Asking you a question and then contradicting your answer. This is another favorite technique designed to see how well you deal with conflict. The sad truth about this is that 99% of people don’t want to have conflict, and when you provide a different answer than they were expecting they don’t like it. If you give a valid and logical reason for your answer they don’t see the value of it, and think negatively of you. I answer the question and contradict if I need to. If they reject me for having an opinion that is fine with me.
- Asking a question that has many answers but they only want their answer. This is another popular one. People get focused on the way they would do things, and don’t accept that there might be valid reasons to do things in a different way. Too often decision makers get stuck in their environment thinking, and forget exceptions exist for everything. I give one answer and then ask them to clarify if there is a goal in particular they want to achieve with an answer.
- Asking questions about something a person is not an expert in. Many times interviewers will ask questions to understand the level of which you understand something. On the surface this seems logical but it is not. No one knows every aspect of a product or feature, and if someone has managed something successfully for another company they know enough to manage it for you. There is a minimum level you have to understand to do a job and beyond that it is vanity. Plus people learn on the job, and if they learned how to do it before they will continue to learn about it. I answer all questions to the best of my ability.
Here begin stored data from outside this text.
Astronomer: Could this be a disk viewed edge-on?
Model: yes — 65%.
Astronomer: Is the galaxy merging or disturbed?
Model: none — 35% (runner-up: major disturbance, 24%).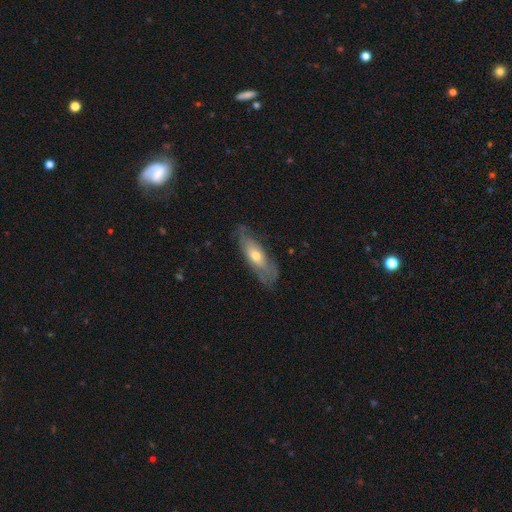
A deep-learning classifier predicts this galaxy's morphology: A featured or disk galaxy (52%).

Vote fractions:
- Smooth or featured? featured or disk: 52% / smooth: 42% / star or artifact: 6%
- Edge-on disk? no: 68% / yes: 32%
- Merging? none: 66% / minor disturbance: 24% / major disturbance: 8% / merger: 1%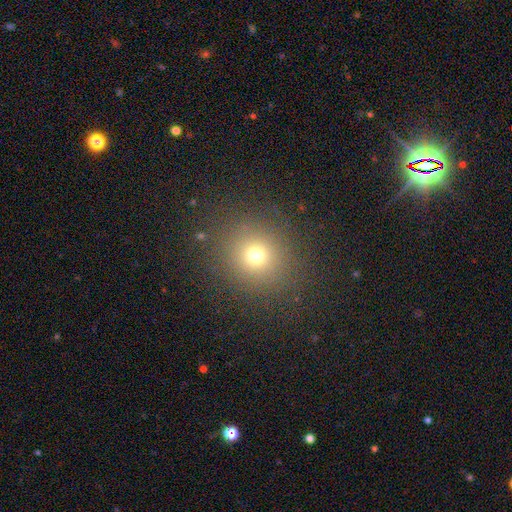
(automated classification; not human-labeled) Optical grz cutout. It shows a smooth galaxy with no disk features (70%) that is round (90%). Merging: none (87%).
- Asking questions about one topic for most of the interview. If a job post lists a dozen different skills but the majority of the interview is spent on one topic, then that is a disservice to both of the peoples time. If that skill is so important than make a job just for that position. You can’t list a dozen skills, and only talk about 3 of them. I answer all questions.
- Cutting an interview short. This clearly shows that the person isn’t interested in you and that is ok. Many jobs are toxic and don’t have environments you want to be in. A job is like anything else in life. It can be helpful and it can harm you, and not getting it may be the best outcome. I agree and leave whenever they want.
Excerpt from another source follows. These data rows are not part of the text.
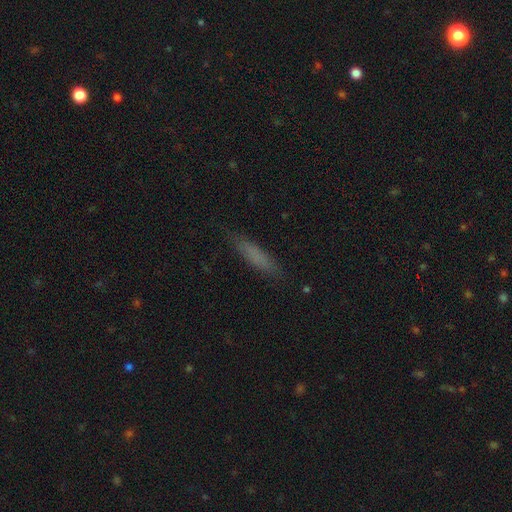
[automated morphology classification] Smooth or featured? smooth (74%)
How rounded? cigar-shaped (83%)
Merging? none (84%)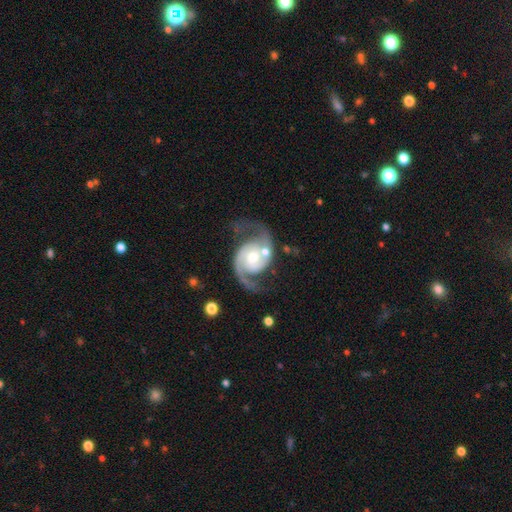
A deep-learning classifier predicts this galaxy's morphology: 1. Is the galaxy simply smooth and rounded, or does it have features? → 92% featured or disk, 4% star or artifact, 4% smooth.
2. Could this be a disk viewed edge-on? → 98% no, 2% yes.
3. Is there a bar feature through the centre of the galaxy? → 60% no, 30% weak, 10% strong.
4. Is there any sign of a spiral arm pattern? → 98% yes, 2% no.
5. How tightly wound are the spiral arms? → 56% medium, 26% loose, 18% tight.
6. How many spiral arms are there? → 94% 2, 2% can't tell, 1% 3, 1% 1, 1% 4, 1% more than 4.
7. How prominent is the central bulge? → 60% moderate, 31% small, 6% large, 2% none, 1% dominant.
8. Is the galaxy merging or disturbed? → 68% none, 15% minor disturbance, 9% major disturbance, 8% merger.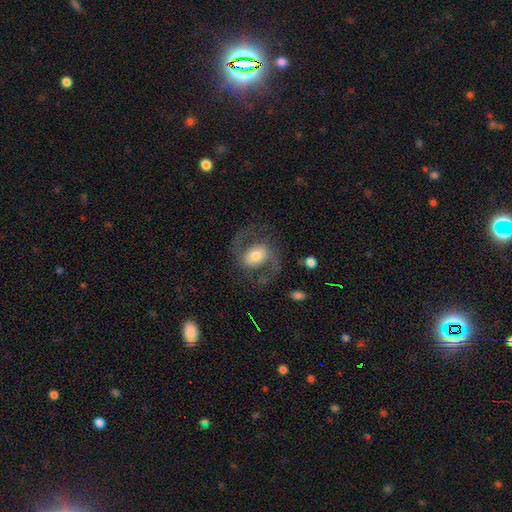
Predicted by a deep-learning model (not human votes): This appears to be a featured or disk galaxy (81%) with a weak bar (40%), 2 (93%) medium (58%) spiral arms (93%) and a moderate central bulge (56%). Merging: none (72%).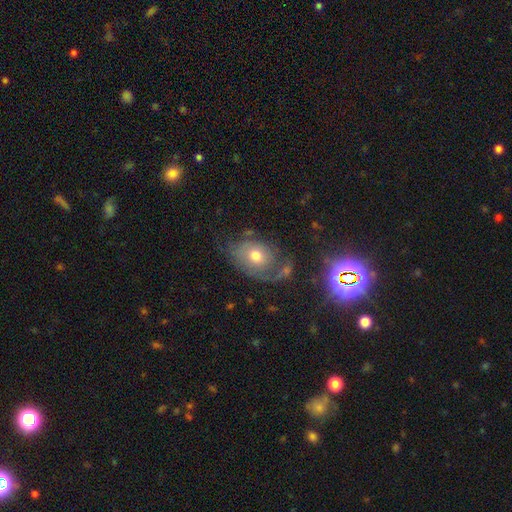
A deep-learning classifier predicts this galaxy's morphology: Smooth or featured: smooth — 47% (featured or disk — 43%)
Merging: none — 43% (minor disturbance — 24%)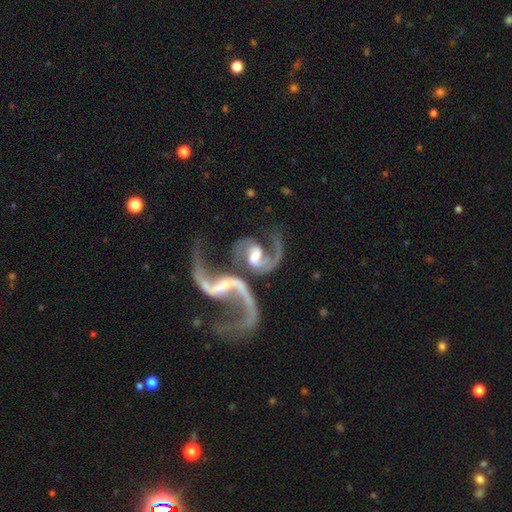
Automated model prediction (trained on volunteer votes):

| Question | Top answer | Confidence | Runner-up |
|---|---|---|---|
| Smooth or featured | featured or disk | 87% | smooth (7%) |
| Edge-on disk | no | 97% | yes (3%) |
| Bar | weak | 42% | strong (30%) |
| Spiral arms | yes | 95% | no (5%) |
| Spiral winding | loose | 67% | medium (27%) |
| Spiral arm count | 2 | 84% | 1 (8%) |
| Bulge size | moderate | 42% | small (29%) |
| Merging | merger | 55% | none (22%) |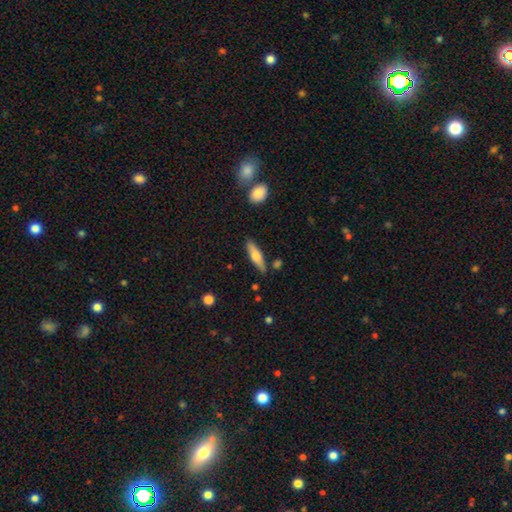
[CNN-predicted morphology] The model was most divided on "smooth or featured": smooth: 57%, featured or disk: 37%, star or artifact: 6%. More confident: merging — none (84%); how rounded — cigar-shaped (63%).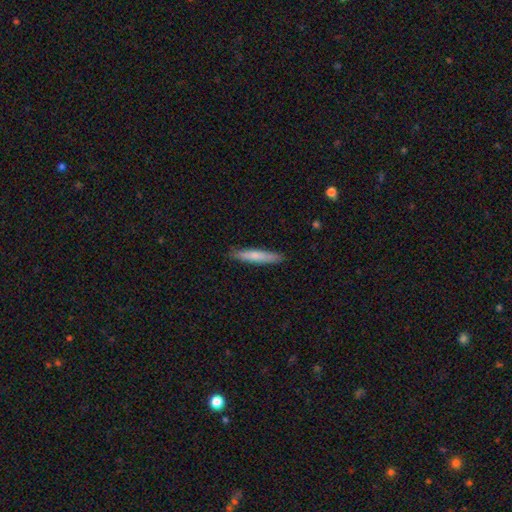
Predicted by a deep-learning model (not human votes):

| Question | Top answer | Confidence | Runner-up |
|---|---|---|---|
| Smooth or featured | smooth | 74% | featured or disk (21%) |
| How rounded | cigar-shaped | 91% | in between (7%) |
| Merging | none | 89% | minor disturbance (9%) |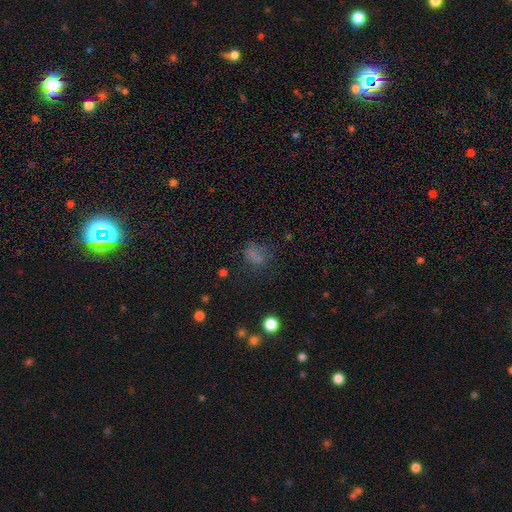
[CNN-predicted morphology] This appears to be a smooth galaxy with no disk features (64%) that is in between round and cigar-shaped (50%). Merging: none (56%).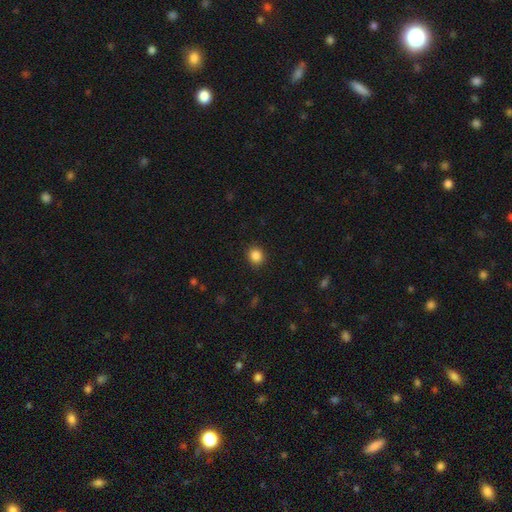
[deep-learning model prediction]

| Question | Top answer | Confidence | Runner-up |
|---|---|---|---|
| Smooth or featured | smooth | 86% | star or artifact (10%) |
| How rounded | round | 82% | in between (17%) |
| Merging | none | 91% | minor disturbance (6%) |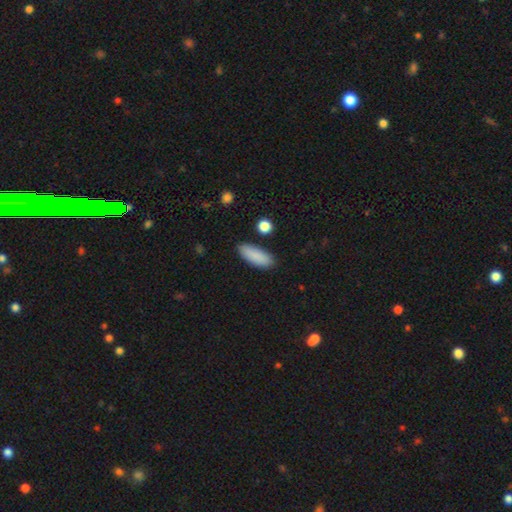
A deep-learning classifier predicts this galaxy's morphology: Q: Smooth or featured?
A: smooth (88%); runner-up: star or artifact (6%)
Q: How rounded?
A: in between (69%); runner-up: cigar-shaped (29%)
Q: Merging?
A: none (86%); runner-up: minor disturbance (9%)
- Having excessive recruiter interactions. If a recruiter shares with you that past people weren’t satisfactory for a job that had a dozen different skills then it is possible that the real need in the organization aren’t understood. I give the recruiter everything they need no matter how ridiculous the request.
- Having a low Glassdoor score or negative reviews and them dismissing it. If the ratings are below 4 or the company has negative reviews I would be very cautious about doing it. I have worked at companies that had less than a 4 score and most of the negative reviews were true. This is a hard line I draw. I do not do business with companies that don’t respect employees.
- Asking you to do a video interview, IQ test or personality test. These are about compliance and the companies that do this have low Glassdoor ratings and poor reviews. There is nothing wrong with demonstrating your knowledge and passion in an interview, but these ways don’t help anyone. I don’t do it.
- Asking you to do a written interview instead of a spoken one. I had a company ask me to do this after sending me a strange email that asked me to respond with “yes” if I was interested in interviewing with the company. It felt off. They wanted me to answer 50 questions and write up a word document they sent me. This is a waste of time. If they can’t spend 15 minutes to interview me, what is what I write going to make any difference? I don’t do it.